• _Task item_:
Go through the records below and copy out every line holding "painting".

• _Recorded data_:
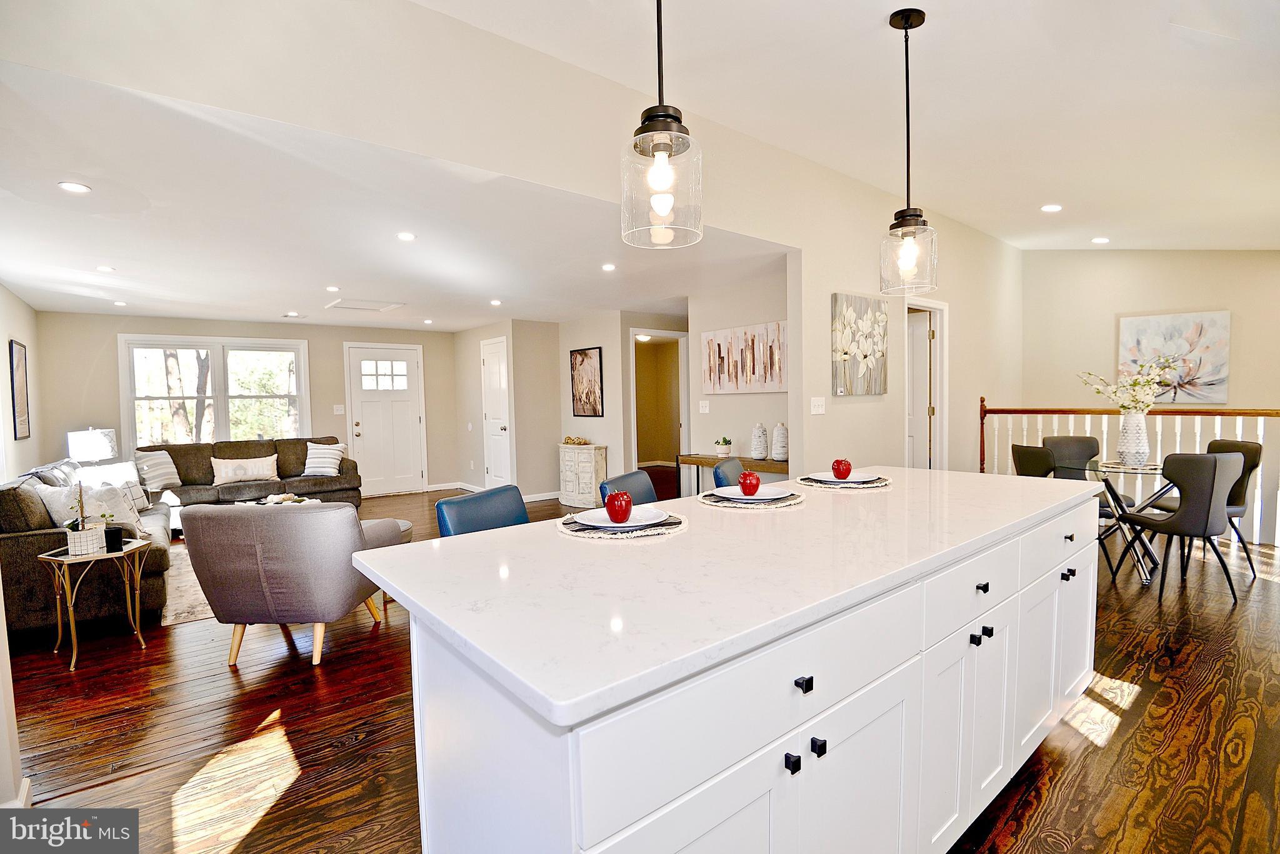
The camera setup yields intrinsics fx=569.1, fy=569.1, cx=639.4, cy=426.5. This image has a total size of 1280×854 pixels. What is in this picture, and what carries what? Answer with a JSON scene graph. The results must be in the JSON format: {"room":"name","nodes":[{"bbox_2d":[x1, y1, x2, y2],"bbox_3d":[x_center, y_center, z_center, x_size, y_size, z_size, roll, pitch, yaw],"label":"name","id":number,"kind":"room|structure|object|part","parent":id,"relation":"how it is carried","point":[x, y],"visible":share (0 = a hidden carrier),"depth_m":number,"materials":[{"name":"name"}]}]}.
{"room":"kitchen","nodes":[
{"label":"kitchen","id":0,"kind":"room"},
{"bbox_2d":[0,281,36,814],"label":"left wall","id":1,"kind":"structure","parent":0,"point":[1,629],"depth_m":3.31,"materials":[{"name":"white paint"}]},
{"bbox_2d":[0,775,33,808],"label":"baseboard","id":2,"kind":"structure","parent":1,"relation":"attached to","point":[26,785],"depth_m":1.82,"materials":[{"name":"white paint"}]},
{"bbox_2d":[8,340,31,440],"bbox_3d":[-5.332,-0.305,4.896,0.027,0.814,0.486,-3,4,-40],"label":"framed picture","id":3,"kind":"object","parent":1,"relation":"attached to","point":[21,397],"visible":1,"depth_m":4.87,"materials":[{"name":"black"}]},
{"bbox_2d":[66,427,116,465],"bbox_3d":[-5.295,0.299,5.522,0.352,0.576,0.353,-3,4,-40],"label":"table lamp","id":4,"kind":"object","parent":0,"point":[84,457],"visible":0.86,"depth_m":5.39,"materials":[{"name":"white fabric"}]},
{"bbox_2d":[32,311,461,493],"bbox_3d":[-4.486,-0.162,7.336,4.415,2.374,0.140,-3,4,-40],"label":"far wall","id":5,"kind":"structure","parent":0,"point":[114,332],"depth_m":6.77,"materials":[{"name":"beige paint"}]},
{"bbox_2d":[118,335,310,450],"bbox_3d":[-5.125,-0.309,6.989,1.806,1.518,0.153,-3,4,-40],"label":"window","id":6,"kind":"structure","parent":5,"relation":"in","point":[224,424],"depth_m":6.93,"materials":[{"name":"white glass"}]},
{"bbox_2d":[333,404,344,414],"bbox_3d":[-3.972,-0.222,7.523,0.116,0.128,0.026,-3,4,-40],"label":"light switch","id":7,"kind":"object","parent":5,"relation":"attached to","point":[339,412],"visible":0.98,"depth_m":7.52,"materials":[{"name":"white plastic"}]},
{"bbox_2d":[345,344,425,496],"bbox_3d":[-3.593,-0.071,8.104,0.966,2.067,0.121,-3,4,-40],"label":"front door","id":8,"kind":"structure","parent":5,"relation":"in","point":[409,427],"depth_m":8.11,"materials":[{"name":"white paint"}]},
{"bbox_2d":[245,492,319,506],"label":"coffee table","id":9,"kind":"object","parent":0,"point":[279,499],"visible":0.44,"depth_m":5.04,"materials":[{"name":"white"}]},
{"bbox_2d":[0,56,786,331],"bbox_3d":[-2.045,-1.340,5.433,5.979,0.129,6.270,-3,4,-40],"label":"living room ceiling","id":10,"kind":"structure","parent":0,"point":[16,282],"depth_m":3.53,"materials":[{"name":"white paint"}]},
{"bbox_2d":[57,180,91,193],"bbox_3d":[-2.693,-1.139,2.709,0.126,0.007,0.125,-3,4,-40],"label":"recessed light","id":11,"kind":"object","parent":10,"relation":"in","point":[79,187],"visible":0.99,"depth_m":2.70,"materials":[{"name":"white"}]},
{"bbox_2d":[95,264,114,271],"bbox_3d":[-3.967,-1.171,4.221,0.132,0.010,0.133,-3,4,-40],"label":"recessed light","id":12,"kind":"object","parent":10,"relation":"in","point":[104,270],"visible":0.99,"depth_m":4.21,"materials":[{"name":"white"}]},
{"bbox_2d":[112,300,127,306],"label":"recessed light","id":13,"kind":"object","parent":10,"relation":"in","point":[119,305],"visible":0.99,"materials":[{"name":"white"}]},
{"bbox_2d":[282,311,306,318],"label":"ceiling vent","id":14,"kind":"object","parent":10,"relation":"in","point":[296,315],"visible":0.99,"depth_m":6.57,"materials":[{"name":"white"}]},
{"bbox_2d":[325,285,340,291],"bbox_3d":[-2.751,-1.233,5.098,0.133,0.012,0.134,-3,4,-40],"label":"recessed light","id":15,"kind":"object","parent":10,"relation":"in","point":[332,290],"visible":0.99,"depth_m":5.09,"materials":[{"name":"white"}]},
{"bbox_2d":[324,298,404,312],"bbox_3d":[-2.909,-1.286,6.025,0.616,0.019,0.638,-3,4,-40],"label":"attic hatch","id":16,"kind":"object","parent":10,"relation":"in","point":[367,307],"visible":0.99,"depth_m":6.00,"materials":[{"name":"white paint"}]},
{"bbox_2d":[396,231,416,241],"bbox_3d":[-1.480,-1.202,3.603,0.135,0.012,0.135,-3,4,-40],"label":"recessed light","id":17,"kind":"object","parent":10,"relation":"in","point":[407,237],"visible":0.98,"depth_m":3.59,"materials":[{"name":"white"}]},
{"bbox_2d":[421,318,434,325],"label":"recessed light","id":18,"kind":"object","parent":10,"relation":"in","point":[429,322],"visible":0.99,"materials":[{"name":"white"}]},
{"bbox_2d":[489,298,502,306],"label":"recessed light","id":19,"kind":"object","parent":10,"relation":"in","point":[497,302],"visible":0.99,"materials":[{"name":"white"}]},
{"bbox_2d":[600,262,616,271],"bbox_3d":[-0.248,-1.272,4.545,0.135,0.012,0.137,-3,4,-40],"label":"recessed light","id":20,"kind":"object","parent":10,"relation":"in","point":[607,267],"visible":0.99,"depth_m":4.53,"materials":[{"name":"white"}]},
{"bbox_2d":[453,318,566,501],"bbox_3d":[-1.799,-0.247,8.113,0.920,2.387,1.800,-3,4,-40],"label":"closet wall","id":21,"kind":"structure","parent":0,"point":[517,459],"depth_m":7.54,"materials":[{"name":"paint"}]},
{"bbox_2d":[411,482,564,501],"bbox_3d":[-2.098,0.944,7.368,1.455,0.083,1.319,-3,4,-40],"label":"baseboard","id":22,"kind":"structure","parent":21,"relation":"attached to","point":[537,499],"depth_m":7.79,"materials":[{"name":"white paint"}]},
{"bbox_2d":[480,334,512,488],"bbox_3d":[-1.973,-0.083,7.668,0.112,2.065,0.763,-3,4,-40],"label":"closet door","id":23,"kind":"structure","parent":21,"relation":"in","point":[489,359],"depth_m":7.63,"materials":[{"name":"white paint"}]},
{"bbox_2d":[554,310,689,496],"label":"hallway wall","id":24,"kind":"structure","parent":0,"point":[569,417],"depth_m":7.04,"materials":[{"name":"paint"}]},
{"bbox_2d":[569,346,603,416],"bbox_3d":[-0.673,-0.548,7.138,0.028,0.841,0.560,-3,4,-40],"label":"framed picture","id":25,"kind":"object","parent":24,"relation":"attached to","point":[582,362],"visible":1,"depth_m":7.12},
{"bbox_2d":[629,328,689,483],"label":"doorway","id":26,"kind":"object","parent":24,"relation":"in","point":[632,332],"visible":0.59,"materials":[{"name":"white paint"}]},
{"bbox_2d":[0,471,1279,853],"bbox_3d":[0.281,1.099,4.772,9.590,0.103,9.830,-3,4,-40],"label":"floor","id":27,"kind":"structure","parent":0,"point":[367,748],"depth_m":2.25,"materials":[{"name":"brown wood"}]},
{"bbox_2d":[35,538,150,670],"bbox_3d":[-2.898,0.929,3.057,0.445,0.543,0.451,-3,4,-40],"label":"side table","id":28,"kind":"object","parent":27,"relation":"on","point":[74,659],"visible":0.86,"depth_m":2.98,"materials":[{"name":"gold metal"}]},
{"bbox_2d":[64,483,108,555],"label":"potted plant","id":29,"kind":"object","parent":28,"relation":"on","point":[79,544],"visible":0.99,"depth_m":2.98,"materials":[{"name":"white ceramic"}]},
{"bbox_2d":[104,525,124,551],"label":"plant pot","id":30,"kind":"object","parent":28,"relation":"on","point":[111,531],"visible":0.97,"depth_m":3.08,"materials":[{"name":"black"}]},
{"bbox_2d":[0,436,359,636],"bbox_3d":[-3.633,0.659,5.143,2.691,0.896,3.502,-3,4,-40],"label":"sectional sofa","id":31,"kind":"object","parent":27,"relation":"on","point":[289,459],"visible":0.55,"depth_m":4.10,"materials":[{"name":"fabric"}]},
{"bbox_2d":[30,481,145,538],"bbox_3d":[-3.492,0.554,3.606,0.544,0.404,0.309,-1,3,5],"label":"throw pillow","id":32,"kind":"object","parent":31,"relation":"on","point":[49,489],"visible":0.53,"depth_m":3.54,"materials":[{"name":"white fabric"}]},
{"bbox_2d":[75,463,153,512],"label":"throw pillow","id":33,"kind":"object","parent":31,"relation":"on","point":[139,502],"visible":0.37,"depth_m":4.57,"materials":[{"name":"white fabric"}]},
{"bbox_2d":[132,448,182,491],"bbox_3d":[-4.896,0.448,5.763,0.264,0.403,0.486,0,3,11],"label":"striped pillow","id":34,"kind":"object","parent":31,"relation":"on","point":[164,469],"visible":0.91,"depth_m":5.69,"materials":[{"name":"fabric"}]},
{"bbox_2d":[209,454,279,484],"bbox_3d":[-4.387,0.469,6.340,0.647,0.300,0.203,-3,4,-40],"label":"throw pillow","id":35,"kind":"object","parent":31,"relation":"on","point":[259,472],"visible":1,"depth_m":6.27,"materials":[{"name":"beige fabric"}]},
{"bbox_2d":[302,441,348,476],"bbox_3d":[-3.755,0.389,6.797,0.475,0.395,0.298,-1,3,2],"label":"striped pillow","id":36,"kind":"object","parent":31,"relation":"on","point":[322,464],"visible":0.96,"depth_m":6.71,"materials":[{"name":"white fabric"}]},
{"bbox_2d":[158,543,217,626],"bbox_3d":[-2.724,1.095,4.861,2.227,0.011,2.306,-3,4,-40],"label":"area rug","id":37,"kind":"object","parent":27,"relation":"on","point":[186,601],"visible":0.16,"depth_m":3.88,"materials":[{"name":"beige carpet"}]},
{"bbox_2d":[178,501,404,666],"bbox_3d":[-1.815,0.764,3.112,0.847,0.812,0.864,-1,3,3],"label":"armchair","id":38,"kind":"object","parent":27,"relation":"on","point":[269,564],"visible":0.98,"depth_m":2.76,"materials":[{"name":"grey fabric"}]},
{"bbox_2d":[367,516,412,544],"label":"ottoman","id":39,"kind":"object","parent":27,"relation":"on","point":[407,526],"visible":0.12,"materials":[{"name":"grey fabric"}]},
{"bbox_2d":[435,484,530,537],"bbox_3d":[-0.418,0.725,2.096,0.502,0.960,0.466,1,3,27],"label":"bar stool","id":40,"kind":"object","parent":27,"relation":"on","point":[464,516],"visible":0.2,"depth_m":2.12,"materials":[{"name":"blue leather"}]},
{"bbox_2d":[558,443,608,508],"bbox_3d":[-0.710,0.605,6.989,0.334,0.725,0.634,-3,4,-40],"label":"white cabinet","id":41,"kind":"object","parent":27,"relation":"on","point":[567,479],"visible":0.89,"depth_m":6.80,"materials":[{"name":"white wood"}]},
{"bbox_2d":[561,435,591,445],"bbox_3d":[-0.793,0.175,7.133,0.246,0.101,0.388,-3,4,-40],"label":"decorative bowl","id":42,"kind":"object","parent":41,"relation":"on","point":[569,439],"visible":0.97,"depth_m":7.08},
{"bbox_2d":[597,469,658,507],"bbox_3d":[0.136,0.693,2.511,0.501,0.963,0.469,0,3,25],"label":"bar stool","id":43,"kind":"object","parent":27,"relation":"on","point":[640,487],"visible":0.18,"depth_m":2.58,"materials":[{"name":"blue leather"}]},
{"bbox_2d":[711,456,747,489],"bbox_3d":[0.686,0.644,3.092,0.512,0.938,0.459,0,3,23],"label":"blue chair","id":44,"kind":"object","parent":27,"relation":"on","point":[717,469],"visible":0.19,"depth_m":3.03,"materials":[{"name":"blue leather"}]},
{"bbox_2d":[672,453,789,494],"bbox_3d":[0.931,0.653,5.250,0.362,0.723,1.284,-3,4,-40],"label":"console table","id":45,"kind":"object","parent":27,"relation":"on","point":[697,462],"visible":0.42,"depth_m":5.17,"materials":[{"name":"brown wood"}]},
{"bbox_2d":[713,436,733,457],"bbox_3d":[0.784,0.188,5.358,0.172,0.190,0.174,-3,4,-40],"label":"potted plant","id":46,"kind":"object","parent":45,"relation":"on","point":[722,449],"visible":1,"depth_m":5.31,"materials":[{"name":"plant"}]},
{"bbox_2d":[749,421,768,458],"bbox_3d":[1.061,0.126,5.066,0.143,0.322,0.144,-3,4,-40],"label":"white vase","id":47,"kind":"object","parent":45,"relation":"on","point":[760,447],"visible":1,"depth_m":5.02,"materials":[{"name":"white ceramic"}]},
{"bbox_2d":[770,422,789,460],"bbox_3d":[1.223,0.131,4.942,0.143,0.325,0.143,1,4,39],"label":"white vase","id":48,"kind":"object","parent":45,"relation":"on","point":[777,434],"visible":0.99,"depth_m":4.89,"materials":[{"name":"white ceramic"}]},
{"bbox_2d":[388,493,1099,853],"bbox_3d":[0.614,0.745,1.905,2.631,0.890,0.971,-3,4,-40],"label":"kitchen island","id":49,"kind":"object","parent":27,"relation":"on","point":[690,780],"visible":0.76,"depth_m":1.17,"materials":[{"name":"white paint"}]},
{"bbox_2d":[351,466,1107,732],"bbox_3d":[0.538,0.297,1.947,2.428,0.034,1.140,-3,4,-40],"label":"countertop","id":50,"kind":"structure","parent":49,"relation":"on","point":[504,531],"depth_m":1.23,"materials":[{"name":"white stone"}]},
{"bbox_2d":[556,508,686,539],"bbox_3d":[-0.055,0.290,1.752,0.393,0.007,0.394,-3,4,-40],"label":"placemat","id":51,"kind":"object","parent":50,"relation":"on","point":[599,536],"visible":0.51,"depth_m":1.64,"materials":[{"name":"grey fabric"}]},
{"bbox_2d":[575,505,669,528],"bbox_3d":[-0.054,0.282,1.744,0.273,0.023,0.270,-3,4,-40],"label":"plate","id":52,"kind":"object","parent":51,"relation":"on","point":[634,514],"visible":0.71,"depth_m":1.75,"materials":[{"name":"white ceramic"}]},
{"bbox_2d":[605,490,632,523],"bbox_3d":[-0.062,0.238,1.714,0.083,0.096,0.083,-3,4,-40],"label":"red apple","id":53,"kind":"object","parent":52,"relation":"on","point":[614,509],"visible":0.99,"depth_m":1.69,"materials":[{"name":"red"}]},
{"bbox_2d":[696,488,804,508],"bbox_3d":[0.417,0.262,2.132,0.381,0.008,0.382,-3,4,-40],"label":"placemat","id":54,"kind":"object","parent":50,"relation":"on","point":[795,499],"visible":0.57,"depth_m":2.02,"materials":[{"name":"grey"}]},
{"bbox_2d":[710,485,793,502],"bbox_3d":[0.421,0.252,2.129,0.275,0.023,0.275,-3,4,-40],"label":"plate","id":55,"kind":"object","parent":54,"relation":"on","point":[772,497],"visible":0.78,"depth_m":2.12,"materials":[{"name":"white ceramic"}]},
{"bbox_2d":[738,471,761,495],"bbox_3d":[0.411,0.212,2.132,0.084,0.088,0.084,-3,4,-40],"label":"red apple","id":56,"kind":"object","parent":55,"relation":"on","point":[755,484],"visible":1,"depth_m":2.10,"materials":[{"name":"red"}]},
{"bbox_2d":[797,474,892,490],"bbox_3d":[0.887,0.235,2.488,0.394,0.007,0.394,-3,4,-40],"label":"placemat","id":57,"kind":"object","parent":50,"relation":"on","point":[885,484],"visible":0.6,"depth_m":2.38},
{"bbox_2d":[806,471,878,483],"bbox_3d":[0.878,0.225,2.489,0.278,0.023,0.276,-3,4,-40],"label":"plate","id":58,"kind":"object","parent":57,"relation":"on","point":[862,479],"visible":0.76,"depth_m":2.48,"materials":[{"name":"white ceramic"}]},
{"bbox_2d":[830,457,852,478],"bbox_3d":[0.883,0.180,2.495,0.090,0.092,0.090,-3,4,-40],"label":"red apple","id":59,"kind":"object","parent":58,"relation":"on","point":[837,469],"visible":0.98,"depth_m":2.46,"materials":[{"name":"red"}]},
{"bbox_3d":[0.292,0.651,1.115,0.021,0.028,0.029,-3,4,-40],"label":"knob","id":60,"kind":"part","parent":49,"relation":"part of","materials":[{"name":"black metal"}]},
{"bbox_3d":[0.315,0.502,1.119,0.022,0.026,0.029,-3,4,-40],"label":"knob","id":61,"kind":"part","parent":49,"relation":"part of","materials":[{"name":"black metal"}]},
{"bbox_3d":[0.363,0.657,1.179,0.020,0.029,0.030,-3,4,-40],"label":"knob","id":62,"kind":"part","parent":49,"relation":"part of","materials":[{"name":"black metal"}]},
{"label":"drawer","id":63,"kind":"part","parent":49,"relation":"part of","materials":[{"name":"white paint"}]},
{"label":"knob","id":64,"kind":"part","parent":49,"relation":"part of","materials":[{"name":"black metal"}]},
{"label":"knob","id":65,"kind":"part","parent":49,"relation":"part of","materials":[{"name":"black metal"}]},
{"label":"knob","id":66,"kind":"part","parent":49,"relation":"part of","materials":[{"name":"black metal"}]},
{"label":"cabinet doors","id":67,"kind":"part","parent":49,"relation":"part of","materials":[{"name":"white paint"}]},
{"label":"knob","id":68,"kind":"part","parent":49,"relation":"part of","materials":[{"name":"black metal"}]},
{"bbox_2d":[1010,444,1058,478],"bbox_3d":[2.939,0.578,4.058,0.514,0.908,0.478,-1,3,-7],"label":"dining chair","id":69,"kind":"object","parent":27,"relation":"on","point":[1030,457],"visible":0.34,"depth_m":3.96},
{"bbox_2d":[1043,435,1103,478],"bbox_3d":[3.538,0.545,4.546,0.478,0.910,0.552,0,3,10],"label":"dining chair","id":70,"kind":"object","parent":27,"relation":"on","point":[1078,442],"visible":0.4,"depth_m":4.72,"materials":[{"name":"fabric"}]},
{"bbox_2d":[978,399,1279,545],"bbox_3d":[4.923,0.312,4.945,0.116,1.297,3.659,-3,4,-40],"label":"stair railing","id":71,"kind":"object","parent":27,"relation":"on","point":[983,422],"visible":0.49,"depth_m":5.24,"materials":[{"name":"white wood"}]},
{"bbox_2d":[1083,455,1175,584],"bbox_3d":[3.562,0.659,4.022,0.967,0.731,0.951,-3,4,-40],"label":"dining table","id":72,"kind":"object","parent":27,"relation":"on","point":[1150,472],"visible":0.56,"depth_m":3.95,"materials":[{"name":"clear glass"}]},
{"bbox_2d":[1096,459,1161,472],"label":"placemat","id":73,"kind":"object","parent":72,"relation":"on","point":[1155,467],"visible":0.74,"depth_m":3.88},
{"bbox_2d":[1116,410,1150,465],"bbox_3d":[3.492,0.083,4.041,0.185,0.361,0.184,-3,4,-40],"label":"vase","id":74,"kind":"object","parent":72,"relation":"on","point":[1128,424],"visible":0.96,"depth_m":3.98,"materials":[{"name":"white ceramic"}]},
{"bbox_2d":[1076,356,1181,413],"bbox_3d":[3.571,-0.223,4.153,0.580,0.563,0.544,-1,3,-11],"label":"flower arrangement","id":75,"kind":"object","parent":74,"relation":"in","point":[1145,404],"visible":0.81,"depth_m":4.10,"materials":[{"name":"white plant"}]},
{"bbox_2d":[1116,451,1242,605],"bbox_3d":[3.409,0.597,3.623,0.482,0.901,0.526,-1,3,-9],"label":"dining chair","id":76,"kind":"object","parent":27,"relation":"on","point":[1215,477],"visible":0.98,"depth_m":3.45,"materials":[{"name":"grey fabric"}]},
{"bbox_2d":[1203,433,1261,577],"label":"dining chair","id":77,"kind":"object","parent":27,"relation":"on","point":[1213,444],"visible":0.39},
{"bbox_2d":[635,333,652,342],"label":"hallway ceiling light","id":78,"kind":"object","parent":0,"point":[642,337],"visible":0.72,"depth_m":8.74,"materials":[{"name":"white glass"}]},
{"bbox_2d":[687,268,794,479],"bbox_3d":[1.125,-0.201,5.342,0.123,2.409,1.871,-3,4,-40],"label":"picture wall","id":79,"kind":"structure","parent":0,"point":[770,397],"depth_m":5.48,"materials":[{"name":"paint"}]},
{"bbox_2d":[698,400,709,413],"bbox_3d":[0.639,-0.200,5.683,0.018,0.123,0.120,-3,4,-40],"label":"light switch","id":80,"kind":"object","parent":79,"relation":"attached to","point":[702,404],"visible":0.98,"depth_m":5.68,"materials":[{"name":"white plastic"}]},
{"bbox_2d":[700,319,786,395],"bbox_3d":[0.980,-0.622,5.312,0.036,0.633,1.174,-3,4,-40],"label":"abstract painting","id":81,"kind":"object","parent":79,"relation":"attached to","point":[725,379],"visible":0.95,"depth_m":5.28},
{"bbox_2d":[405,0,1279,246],"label":"kitchen ceiling","id":82,"kind":"structure","parent":0,"point":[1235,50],"depth_m":2.86,"materials":[{"name":"white paint"}]},
{"bbox_2d":[621,0,703,248],"bbox_3d":[0.052,-1.060,1.494,0.209,1.148,0.211,-3,4,-40],"label":"pendant light","id":83,"kind":"object","parent":82,"relation":"hanging from","point":[642,133],"visible":1,"depth_m":1.47,"materials":[{"name":"clear glass"}]},
{"bbox_2d":[879,5,937,295],"bbox_3d":[1.105,-1.111,2.351,0.209,1.131,0.211,-3,4,-40],"label":"pendant light","id":84,"kind":"object","parent":82,"relation":"hanging from","point":[905,20],"visible":0.99,"depth_m":2.33,"materials":[{"name":"clear glass"}]},
{"bbox_2d":[1040,203,1063,211],"bbox_3d":[3.378,-1.793,4.672,0.160,0.019,0.161,-3,4,-40],"label":"recessed light","id":85,"kind":"object","parent":82,"relation":"in","point":[1050,207],"visible":0.99,"depth_m":4.66,"materials":[{"name":"white"}]},
{"bbox_2d":[1090,236,1109,243],"bbox_3d":[4.517,-1.827,5.585,0.154,0.024,0.154,-3,4,-40],"label":"recessed light","id":86,"kind":"object","parent":82,"relation":"in","point":[1100,240],"visible":0.99,"depth_m":5.56,"materials":[{"name":"white"}]},
{"bbox_2d":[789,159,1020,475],"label":"right wall","id":87,"kind":"structure","parent":0,"point":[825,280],"depth_m":4.68,"materials":[{"name":"paint"}]},
{"bbox_2d":[810,396,825,414],"bbox_3d":[1.310,-0.151,4.188,0.111,0.122,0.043,-3,4,-40],"label":"light switch","id":88,"kind":"object","parent":87,"relation":"attached to","point":[820,409],"visible":0.98,"depth_m":4.18,"materials":[{"name":"white plastic"}]},
{"bbox_2d":[829,292,886,396],"bbox_3d":[1.717,-0.627,4.475,0.706,0.768,0.040,-3,4,-40],"label":"flower painting","id":89,"kind":"object","parent":87,"relation":"attached to","point":[870,322],"visible":0.99,"depth_m":4.42},
{"bbox_2d":[904,295,948,470],"bbox_3d":[2.588,-0.060,5.755,0.152,1.990,0.708,-3,4,-40],"label":"interior door","id":90,"kind":"structure","parent":87,"relation":"in","point":[910,372],"depth_m":5.58,"materials":[{"name":"white paint"}]},
{"bbox_2d":[1019,249,1279,413],"bbox_3d":[5.575,-0.540,5.475,0.131,2.947,3.464,-3,4,-40],"label":"right wall","id":91,"kind":"structure","parent":0,"point":[1188,300],"depth_m":5.84,"materials":[{"name":"beige paint"}]},
{"bbox_2d":[1118,310,1230,403],"bbox_3d":[5.288,-0.670,5.654,0.038,0.865,0.813,-3,4,-40],"label":"flower painting","id":92,"kind":"object","parent":91,"relation":"attached to","point":[1160,320],"visible":0.88,"depth_m":5.59}
]}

• _Solved problem_:
{"bbox_2d":[700,319,786,395],"bbox_3d":[0.980,-0.622,5.312,0.036,0.633,1.174,-3,4,-40],"label":"abstract painting","id":81,"kind":"object","parent":79,"relation":"attached to","point":[725,379],"visible":0.95,"depth_m":5.28},
{"bbox_2d":[829,292,886,396],"bbox_3d":[1.717,-0.627,4.475,0.706,0.768,0.040,-3,4,-40],"label":"flower painting","id":89,"kind":"object","parent":87,"relation":"attached to","point":[870,322],"visible":0.99,"depth_m":4.42},
{"bbox_2d":[1118,310,1230,403],"bbox_3d":[5.288,-0.670,5.654,0.038,0.865,0.813,-3,4,-40],"label":"flower painting","id":92,"kind":"object","parent":91,"relation":"attached to","point":[1160,320],"visible":0.88,"depth_m":5.59}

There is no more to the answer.